*Activity*
Write the data out again exactly, dropping any images it holds.

(Dataset entries)
+ + + +

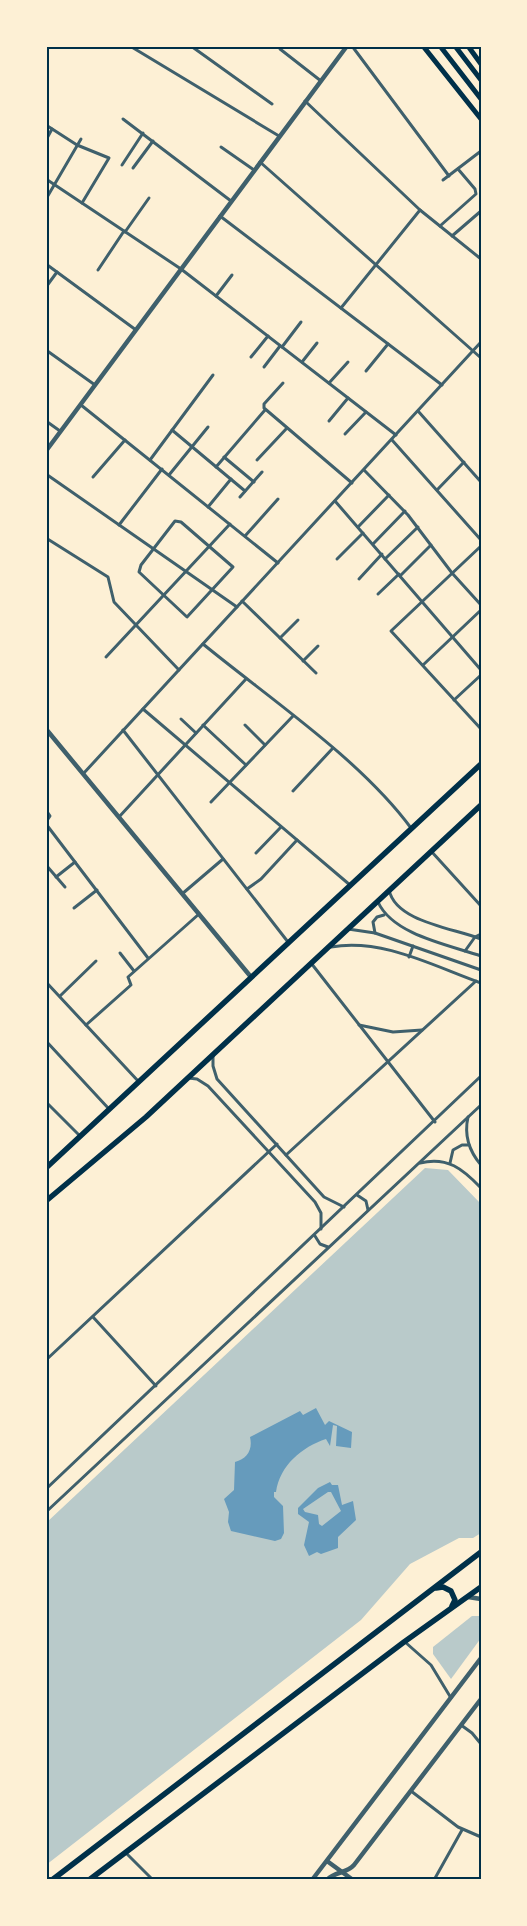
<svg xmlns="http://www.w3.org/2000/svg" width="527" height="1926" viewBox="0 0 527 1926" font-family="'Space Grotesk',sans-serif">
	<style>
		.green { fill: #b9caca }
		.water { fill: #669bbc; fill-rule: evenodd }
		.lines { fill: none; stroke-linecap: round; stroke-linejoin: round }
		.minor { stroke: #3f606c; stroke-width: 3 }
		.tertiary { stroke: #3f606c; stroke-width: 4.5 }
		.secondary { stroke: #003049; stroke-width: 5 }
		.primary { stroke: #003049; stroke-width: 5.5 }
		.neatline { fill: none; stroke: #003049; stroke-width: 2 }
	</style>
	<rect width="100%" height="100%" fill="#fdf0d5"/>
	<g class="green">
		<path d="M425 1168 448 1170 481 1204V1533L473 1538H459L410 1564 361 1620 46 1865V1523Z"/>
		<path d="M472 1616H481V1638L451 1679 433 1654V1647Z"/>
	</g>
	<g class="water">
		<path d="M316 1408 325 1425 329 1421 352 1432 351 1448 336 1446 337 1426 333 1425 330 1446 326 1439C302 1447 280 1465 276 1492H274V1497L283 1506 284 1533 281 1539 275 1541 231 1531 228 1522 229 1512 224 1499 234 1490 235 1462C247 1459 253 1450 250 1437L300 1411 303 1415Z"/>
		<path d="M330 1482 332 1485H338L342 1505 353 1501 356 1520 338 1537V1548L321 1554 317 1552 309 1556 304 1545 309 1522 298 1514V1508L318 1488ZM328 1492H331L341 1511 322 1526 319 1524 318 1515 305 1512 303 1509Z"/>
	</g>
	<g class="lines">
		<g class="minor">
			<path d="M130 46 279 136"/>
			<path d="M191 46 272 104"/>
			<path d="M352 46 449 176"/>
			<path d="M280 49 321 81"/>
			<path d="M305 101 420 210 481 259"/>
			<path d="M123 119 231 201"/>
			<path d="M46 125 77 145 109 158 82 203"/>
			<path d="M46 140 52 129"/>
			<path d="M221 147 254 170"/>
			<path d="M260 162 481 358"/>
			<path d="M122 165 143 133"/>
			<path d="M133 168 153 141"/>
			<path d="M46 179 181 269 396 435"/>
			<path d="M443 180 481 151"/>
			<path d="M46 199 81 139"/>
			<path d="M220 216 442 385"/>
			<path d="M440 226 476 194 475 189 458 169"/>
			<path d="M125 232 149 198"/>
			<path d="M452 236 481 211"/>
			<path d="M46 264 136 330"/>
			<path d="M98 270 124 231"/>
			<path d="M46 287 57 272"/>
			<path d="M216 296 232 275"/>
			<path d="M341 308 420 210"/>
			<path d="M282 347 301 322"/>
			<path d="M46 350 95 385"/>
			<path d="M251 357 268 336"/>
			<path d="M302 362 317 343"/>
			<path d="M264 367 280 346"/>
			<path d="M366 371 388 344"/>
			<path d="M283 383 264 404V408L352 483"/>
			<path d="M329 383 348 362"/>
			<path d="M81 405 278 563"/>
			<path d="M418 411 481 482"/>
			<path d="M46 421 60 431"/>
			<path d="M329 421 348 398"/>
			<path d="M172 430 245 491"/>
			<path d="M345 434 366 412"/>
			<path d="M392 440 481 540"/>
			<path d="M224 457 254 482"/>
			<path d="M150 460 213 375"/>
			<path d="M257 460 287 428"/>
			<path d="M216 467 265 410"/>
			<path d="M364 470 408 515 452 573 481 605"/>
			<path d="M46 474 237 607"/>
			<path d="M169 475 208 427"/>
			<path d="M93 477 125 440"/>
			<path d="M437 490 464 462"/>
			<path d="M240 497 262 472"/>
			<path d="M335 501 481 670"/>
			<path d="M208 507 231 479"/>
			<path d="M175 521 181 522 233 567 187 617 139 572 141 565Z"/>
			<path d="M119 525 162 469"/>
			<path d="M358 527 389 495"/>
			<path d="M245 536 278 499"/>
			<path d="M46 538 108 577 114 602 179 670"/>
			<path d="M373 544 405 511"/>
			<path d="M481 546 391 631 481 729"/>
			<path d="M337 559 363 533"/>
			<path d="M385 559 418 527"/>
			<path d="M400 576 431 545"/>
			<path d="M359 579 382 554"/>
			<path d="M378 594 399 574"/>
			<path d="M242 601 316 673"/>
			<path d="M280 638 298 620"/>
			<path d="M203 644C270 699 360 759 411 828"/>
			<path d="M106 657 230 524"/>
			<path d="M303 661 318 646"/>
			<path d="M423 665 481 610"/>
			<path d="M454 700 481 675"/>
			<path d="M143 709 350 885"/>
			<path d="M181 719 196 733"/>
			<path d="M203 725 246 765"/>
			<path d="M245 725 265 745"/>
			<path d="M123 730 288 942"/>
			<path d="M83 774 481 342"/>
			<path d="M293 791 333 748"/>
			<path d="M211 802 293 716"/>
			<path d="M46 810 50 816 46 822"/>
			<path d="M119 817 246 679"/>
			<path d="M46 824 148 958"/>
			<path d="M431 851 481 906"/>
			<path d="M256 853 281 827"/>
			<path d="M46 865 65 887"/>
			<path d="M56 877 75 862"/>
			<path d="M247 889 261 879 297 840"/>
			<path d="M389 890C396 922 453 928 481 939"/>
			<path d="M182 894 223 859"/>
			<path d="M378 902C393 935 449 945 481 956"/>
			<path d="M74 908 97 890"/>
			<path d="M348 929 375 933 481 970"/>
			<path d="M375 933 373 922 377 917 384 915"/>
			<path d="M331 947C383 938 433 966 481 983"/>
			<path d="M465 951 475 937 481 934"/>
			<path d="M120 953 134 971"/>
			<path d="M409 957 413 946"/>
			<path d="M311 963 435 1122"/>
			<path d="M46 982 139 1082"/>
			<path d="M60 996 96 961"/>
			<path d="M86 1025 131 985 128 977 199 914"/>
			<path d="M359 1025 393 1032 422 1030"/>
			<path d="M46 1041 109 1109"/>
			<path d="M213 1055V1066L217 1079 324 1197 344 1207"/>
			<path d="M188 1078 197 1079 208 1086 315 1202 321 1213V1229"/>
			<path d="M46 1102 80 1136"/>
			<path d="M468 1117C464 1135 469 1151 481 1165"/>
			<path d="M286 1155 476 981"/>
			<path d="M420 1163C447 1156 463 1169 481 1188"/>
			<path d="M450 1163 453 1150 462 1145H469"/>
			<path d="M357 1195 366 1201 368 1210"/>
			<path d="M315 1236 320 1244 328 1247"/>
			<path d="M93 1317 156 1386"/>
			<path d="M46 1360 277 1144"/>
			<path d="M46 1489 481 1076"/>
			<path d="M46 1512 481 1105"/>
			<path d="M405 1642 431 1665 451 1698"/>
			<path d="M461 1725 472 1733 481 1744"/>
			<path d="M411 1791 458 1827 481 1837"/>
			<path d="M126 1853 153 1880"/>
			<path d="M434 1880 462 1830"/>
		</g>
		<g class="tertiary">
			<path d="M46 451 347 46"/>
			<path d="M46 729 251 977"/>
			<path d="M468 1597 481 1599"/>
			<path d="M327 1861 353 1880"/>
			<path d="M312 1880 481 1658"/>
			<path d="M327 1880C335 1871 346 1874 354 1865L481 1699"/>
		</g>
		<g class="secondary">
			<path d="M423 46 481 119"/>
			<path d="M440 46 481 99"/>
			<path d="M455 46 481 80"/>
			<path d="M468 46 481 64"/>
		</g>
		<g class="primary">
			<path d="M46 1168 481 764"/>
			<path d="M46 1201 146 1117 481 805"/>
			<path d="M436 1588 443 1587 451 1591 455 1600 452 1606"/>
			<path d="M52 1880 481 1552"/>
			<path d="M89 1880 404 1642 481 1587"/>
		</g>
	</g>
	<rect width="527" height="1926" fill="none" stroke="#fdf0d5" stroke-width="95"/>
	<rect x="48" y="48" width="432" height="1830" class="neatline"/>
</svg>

+ + + +

*Response area*
<svg xmlns="http://www.w3.org/2000/svg" width="527" height="1926" viewBox="0 0 527 1926" font-family="'Space Grotesk',sans-serif">
	<style>
		.green { fill: #b9caca }
		.water { fill: #669bbc; fill-rule: evenodd }
		.lines { fill: none; stroke-linecap: round; stroke-linejoin: round }
		.minor { stroke: #3f606c; stroke-width: 3 }
		.tertiary { stroke: #3f606c; stroke-width: 4.5 }
		.secondary { stroke: #003049; stroke-width: 5 }
		.primary { stroke: #003049; stroke-width: 5.5 }
		.neatline { fill: none; stroke: #003049; stroke-width: 2 }
	</style>
	<rect width="100%" height="100%" fill="#fdf0d5"/>
	<g class="green">
		<path d="M425 1168 448 1170 481 1204V1533L473 1538H459L410 1564 361 1620 46 1865V1523Z"/>
		<path d="M472 1616H481V1638L451 1679 433 1654V1647Z"/>
	</g>
	<g class="water">
		<path d="M316 1408 325 1425 329 1421 352 1432 351 1448 336 1446 337 1426 333 1425 330 1446 326 1439C302 1447 280 1465 276 1492H274V1497L283 1506 284 1533 281 1539 275 1541 231 1531 228 1522 229 1512 224 1499 234 1490 235 1462C247 1459 253 1450 250 1437L300 1411 303 1415Z"/>
		<path d="M330 1482 332 1485H338L342 1505 353 1501 356 1520 338 1537V1548L321 1554 317 1552 309 1556 304 1545 309 1522 298 1514V1508L318 1488ZM328 1492H331L341 1511 322 1526 319 1524 318 1515 305 1512 303 1509Z"/>
	</g>
	<g class="lines">
		<g class="minor">
			<path d="M130 46 279 136"/>
			<path d="M191 46 272 104"/>
			<path d="M352 46 449 176"/>
			<path d="M280 49 321 81"/>
			<path d="M305 101 420 210 481 259"/>
			<path d="M123 119 231 201"/>
			<path d="M46 125 77 145 109 158 82 203"/>
			<path d="M46 140 52 129"/>
			<path d="M221 147 254 170"/>
			<path d="M260 162 481 358"/>
			<path d="M122 165 143 133"/>
			<path d="M133 168 153 141"/>
			<path d="M46 179 181 269 396 435"/>
			<path d="M443 180 481 151"/>
			<path d="M46 199 81 139"/>
			<path d="M220 216 442 385"/>
			<path d="M440 226 476 194 475 189 458 169"/>
			<path d="M125 232 149 198"/>
			<path d="M452 236 481 211"/>
			<path d="M46 264 136 330"/>
			<path d="M98 270 124 231"/>
			<path d="M46 287 57 272"/>
			<path d="M216 296 232 275"/>
			<path d="M341 308 420 210"/>
			<path d="M282 347 301 322"/>
			<path d="M46 350 95 385"/>
			<path d="M251 357 268 336"/>
			<path d="M302 362 317 343"/>
			<path d="M264 367 280 346"/>
			<path d="M366 371 388 344"/>
			<path d="M283 383 264 404V408L352 483"/>
			<path d="M329 383 348 362"/>
			<path d="M81 405 278 563"/>
			<path d="M418 411 481 482"/>
			<path d="M46 421 60 431"/>
			<path d="M329 421 348 398"/>
			<path d="M172 430 245 491"/>
			<path d="M345 434 366 412"/>
			<path d="M392 440 481 540"/>
			<path d="M224 457 254 482"/>
			<path d="M150 460 213 375"/>
			<path d="M257 460 287 428"/>
			<path d="M216 467 265 410"/>
			<path d="M364 470 408 515 452 573 481 605"/>
			<path d="M46 474 237 607"/>
			<path d="M169 475 208 427"/>
			<path d="M93 477 125 440"/>
			<path d="M437 490 464 462"/>
			<path d="M240 497 262 472"/>
			<path d="M335 501 481 670"/>
			<path d="M208 507 231 479"/>
			<path d="M175 521 181 522 233 567 187 617 139 572 141 565Z"/>
			<path d="M119 525 162 469"/>
			<path d="M358 527 389 495"/>
			<path d="M245 536 278 499"/>
			<path d="M46 538 108 577 114 602 179 670"/>
			<path d="M373 544 405 511"/>
			<path d="M481 546 391 631 481 729"/>
			<path d="M337 559 363 533"/>
			<path d="M385 559 418 527"/>
			<path d="M400 576 431 545"/>
			<path d="M359 579 382 554"/>
			<path d="M378 594 399 574"/>
			<path d="M242 601 316 673"/>
			<path d="M280 638 298 620"/>
			<path d="M203 644C270 699 360 759 411 828"/>
			<path d="M106 657 230 524"/>
			<path d="M303 661 318 646"/>
			<path d="M423 665 481 610"/>
			<path d="M454 700 481 675"/>
			<path d="M143 709 350 885"/>
			<path d="M181 719 196 733"/>
			<path d="M203 725 246 765"/>
			<path d="M245 725 265 745"/>
			<path d="M123 730 288 942"/>
			<path d="M83 774 481 342"/>
			<path d="M293 791 333 748"/>
			<path d="M211 802 293 716"/>
			<path d="M46 810 50 816 46 822"/>
			<path d="M119 817 246 679"/>
			<path d="M46 824 148 958"/>
			<path d="M431 851 481 906"/>
			<path d="M256 853 281 827"/>
			<path d="M46 865 65 887"/>
			<path d="M56 877 75 862"/>
			<path d="M247 889 261 879 297 840"/>
			<path d="M389 890C396 922 453 928 481 939"/>
			<path d="M182 894 223 859"/>
			<path d="M378 902C393 935 449 945 481 956"/>
			<path d="M74 908 97 890"/>
			<path d="M348 929 375 933 481 970"/>
			<path d="M375 933 373 922 377 917 384 915"/>
			<path d="M331 947C383 938 433 966 481 983"/>
			<path d="M465 951 475 937 481 934"/>
			<path d="M120 953 134 971"/>
			<path d="M409 957 413 946"/>
			<path d="M311 963 435 1122"/>
			<path d="M46 982 139 1082"/>
			<path d="M60 996 96 961"/>
			<path d="M86 1025 131 985 128 977 199 914"/>
			<path d="M359 1025 393 1032 422 1030"/>
			<path d="M46 1041 109 1109"/>
			<path d="M213 1055V1066L217 1079 324 1197 344 1207"/>
			<path d="M188 1078 197 1079 208 1086 315 1202 321 1213V1229"/>
			<path d="M46 1102 80 1136"/>
			<path d="M468 1117C464 1135 469 1151 481 1165"/>
			<path d="M286 1155 476 981"/>
			<path d="M420 1163C447 1156 463 1169 481 1188"/>
			<path d="M450 1163 453 1150 462 1145H469"/>
			<path d="M357 1195 366 1201 368 1210"/>
			<path d="M315 1236 320 1244 328 1247"/>
			<path d="M93 1317 156 1386"/>
			<path d="M46 1360 277 1144"/>
			<path d="M46 1489 481 1076"/>
			<path d="M46 1512 481 1105"/>
			<path d="M405 1642 431 1665 451 1698"/>
			<path d="M461 1725 472 1733 481 1744"/>
			<path d="M411 1791 458 1827 481 1837"/>
			<path d="M126 1853 153 1880"/>
			<path d="M434 1880 462 1830"/>
		</g>
		<g class="tertiary">
			<path d="M46 451 347 46"/>
			<path d="M46 729 251 977"/>
			<path d="M468 1597 481 1599"/>
			<path d="M327 1861 353 1880"/>
			<path d="M312 1880 481 1658"/>
			<path d="M327 1880C335 1871 346 1874 354 1865L481 1699"/>
		</g>
		<g class="secondary">
			<path d="M423 46 481 119"/>
			<path d="M440 46 481 99"/>
			<path d="M455 46 481 80"/>
			<path d="M468 46 481 64"/>
		</g>
		<g class="primary">
			<path d="M46 1168 481 764"/>
			<path d="M46 1201 146 1117 481 805"/>
			<path d="M436 1588 443 1587 451 1591 455 1600 452 1606"/>
			<path d="M52 1880 481 1552"/>
			<path d="M89 1880 404 1642 481 1587"/>
		</g>
	</g>
	<rect width="527" height="1926" fill="none" stroke="#fdf0d5" stroke-width="95"/>
	<rect x="48" y="48" width="432" height="1830" class="neatline"/>
</svg>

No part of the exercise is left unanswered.